En simultáneo a la alerta de seguridad, el presidente Donald Trump endureció su postura contra Teherán mediante una nueva ofensiva económica. A través de su cuenta oficial en Truth Social, el mandatario anunció la imposición de un gravamen del 25% a cualquier país que mantenga negocios con la República Islámica. “Esta orden es inmediata y final”, sentenció Trump. La medida implica que las naciones que comercien con Irán deberán pagar ese arancel sobre todas las transacciones que realicen con los Estados Unidos, buscando así aislar financieramente al régimen de los ayatolás.

Crisis social y represión

El trasfondo de estas decisiones es la grave crisis interna que vive Irán. Según pudo saber la Agencia Noticias Argentinas, el detonante fue la delicada situación económica, marcada por una alta inflación y la caída del rial, la moneda nacional. Las manifestaciones comenzaron el 28 de diciembre en el Gran Bazar de la capital y se han extendido a más de 100 provincias.

El escenario humanitario es crítico. El país lleva más de 96 horas con un bloqueo total de internet y servicios de cobertura móvil. En cuanto a las víctimas, las cifras son alarmantes: la organización Human Rights Activists News Agency (HRANA) reportó al menos 544 muertos, mientras que la Organización Iraní de Derechos Humanos, con sede en Oslo, contabilizó 648 víctimas fatales, incluidos nueve menores de edad.

Amenaza militar y contactos diplomáticos

La presión de Washington no se limita a lo económico. Trump advirtió que las Fuerzas Armadas de su país “analizan seriamente” la posibilidad de invadir la nación persa frente a la represión activada por las autoridades locales contra los manifestantes.

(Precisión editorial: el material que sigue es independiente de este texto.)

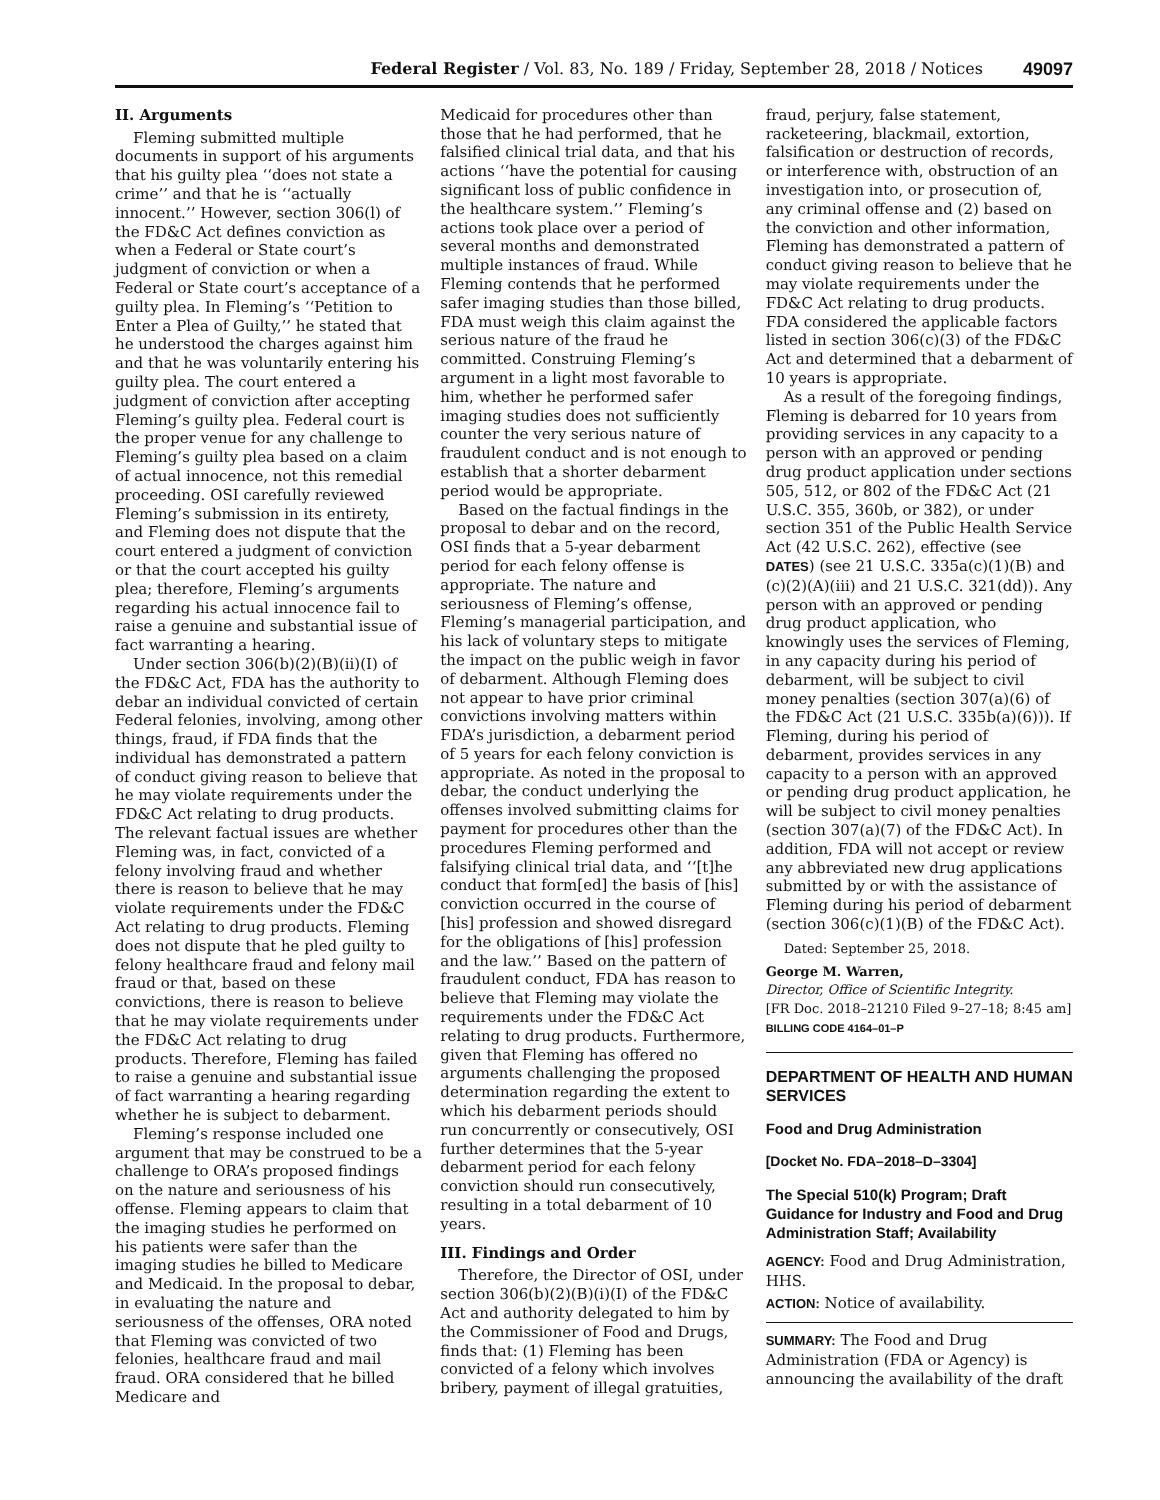Federal Register / Vol. 83, No. 189 / Friday, September 28, 2018 / Notices 49097
II. Arguments
Fleming submitted multiple documents in support of his arguments that his guilty plea ‘‘does not state a crime’’ and that he is ‘‘actually innocent.’’ However, section 306(l) of the FD&C Act defines conviction as when a Federal or State court’s judgment of conviction or when a Federal or State court’s acceptance of a guilty plea. In Fleming’s ‘‘Petition to Enter a Plea of Guilty,’’ he stated that he understood the charges against him and that he was voluntarily entering his guilty plea. The court entered a judgment of conviction after accepting Fleming’s guilty plea. Federal court is the proper venue for any challenge to Fleming’s guilty plea based on a claim of actual innocence, not this remedial proceeding. OSI carefully reviewed Fleming’s submission in its entirety, and Fleming does not dispute that the court entered a judgment of conviction or that the court accepted his guilty plea; therefore, Fleming’s arguments regarding his actual innocence fail to raise a genuine and substantial issue of fact warranting a hearing.
Under section 306(b)(2)(B)(ii)(I) of the FD&C Act, FDA has the authority to debar an individual convicted of certain Federal felonies, involving, among other things, fraud, if FDA finds that the individual has demonstrated a pattern of conduct giving reason to believe that he may violate requirements under the FD&C Act relating to drug products. The relevant factual issues are whether Fleming was, in fact, convicted of a felony involving fraud and whether there is reason to believe that he may violate requirements under the FD&C Act relating to drug products. Fleming does not dispute that he pled guilty to felony healthcare fraud and felony mail fraud or that, based on these convictions, there is reason to believe that he may violate requirements under the FD&C Act relating to drug products. Therefore, Fleming has failed to raise a genuine and substantial issue of fact warranting a hearing regarding whether he is subject to debarment.
Fleming’s response included one argument that may be construed to be a challenge to ORA’s proposed findings on the nature and seriousness of his offense. Fleming appears to claim that the imaging studies he performed on his patients were safer than the imaging studies he billed to Medicare and Medicaid. In the proposal to debar, in evaluating the nature and seriousness of the offenses, ORA noted that Fleming was convicted of two felonies, healthcare fraud and mail fraud. ORA considered that he billed Medicare and
Medicaid for procedures other than those that he had performed, that he falsified clinical trial data, and that his actions ‘‘have the potential for causing significant loss of public confidence in the healthcare system.’’ Fleming’s actions took place over a period of several months and demonstrated multiple instances of fraud. While Fleming contends that he performed safer imaging studies than those billed, FDA must weigh this claim against the serious nature of the fraud he committed. Construing Fleming’s argument in a light most favorable to him, whether he performed safer imaging studies does not sufficiently counter the very serious nature of fraudulent conduct and is not enough to establish that a shorter debarment period would be appropriate.
Based on the factual findings in the proposal to debar and on the record, OSI finds that a 5-year debarment period for each felony offense is appropriate. The nature and seriousness of Fleming’s offense, Fleming’s managerial participation, and his lack of voluntary steps to mitigate the impact on the public weigh in favor of debarment. Although Fleming does not appear to have prior criminal convictions involving matters within FDA’s jurisdiction, a debarment period of 5 years for each felony conviction is appropriate. As noted in the proposal to debar, the conduct underlying the offenses involved submitting claims for payment for procedures other than the procedures Fleming performed and falsifying clinical trial data, and ‘‘[t]he conduct that form[ed] the basis of [his] conviction occurred in the course of [his] profession and showed disregard for the obligations of [his] profession and the law.’’ Based on the pattern of fraudulent conduct, FDA has reason to believe that Fleming may violate the requirements under the FD&C Act relating to drug products. Furthermore, given that Fleming has offered no arguments challenging the proposed determination regarding the extent to which his debarment periods should run concurrently or consecutively, OSI further determines that the 5-year debarment period for each felony conviction should run consecutively, resulting in a total debarment of 10 years.
III. Findings and Order
Therefore, the Director of OSI, under section 306(b)(2)(B)(i)(I) of the FD&C Act and authority delegated to him by the Commissioner of Food and Drugs, finds that: (1) Fleming has been convicted of a felony which involves bribery, payment of illegal gratuities,
fraud, perjury, false statement, racketeering, blackmail, extortion, falsification or destruction of records, or interference with, obstruction of an investigation into, or prosecution of, any criminal offense and (2) based on the conviction and other information, Fleming has demonstrated a pattern of conduct giving reason to believe that he may violate requirements under the FD&C Act relating to drug products. FDA considered the applicable factors listed in section 306(c)(3) of the FD&C Act and determined that a debarment of 10 years is appropriate.
As a result of the foregoing findings, Fleming is debarred for 10 years from providing services in any capacity to a person with an approved or pending drug product application under sections 505, 512, or 802 of the FD&C Act (21 U.S.C. 355, 360b, or 382), or under section 351 of the Public Health Service Act (42 U.S.C. 262), effective (see DATES) (see 21 U.S.C. 335a(c)(1)(B) and (c)(2)(A)(iii) and 21 U.S.C. 321(dd)). Any person with an approved or pending drug product application, who knowingly uses the services of Fleming, in any capacity during his period of debarment, will be subject to civil money penalties (section 307(a)(6) of the FD&C Act (21 U.S.C. 335b(a)(6))). If Fleming, during his period of debarment, provides services in any capacity to a person with an approved or pending drug product application, he will be subject to civil money penalties (section 307(a)(7) of the FD&C Act). In addition, FDA will not accept or review any abbreviated new drug applications submitted by or with the assistance of Fleming during his period of debarment (section 306(c)(1)(B) of the FD&C Act).
Dated: September 25, 2018.
George M. Warren,
Director, Office of Scientific Integrity.
[FR Doc. 2018–21210 Filed 9–27–18; 8:45 am]
BILLING CODE 4164–01–P
DEPARTMENT OF HEALTH AND HUMAN SERVICES
Food and Drug Administration
[Docket No. FDA–2018–D–3304]
The Special 510(k) Program; Draft Guidance for Industry and Food and Drug Administration Staff; Availability
AGENCY: Food and Drug Administration, HHS.
ACTION: Notice of availability.
SUMMARY: The Food and Drug Administration (FDA or Agency) is announcing the availability of the draft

Sin embargo, en medio de la retórica belicista, trascendieron intentos de diálogo. Según informó el medio digital Axios, el canciller de Irán, Abás Araqchi, habría contactado el pasado fin de semana a Steve Witkoff, enviado especial de Trump para Medio Oriente y Ucrania. El acercamiento tendría como objetivo aparente rebajar la tensión con la Casa Blanca, aunque las medidas anunciadas este lunes sugieren que la crisis diplomática está lejos de resolverse.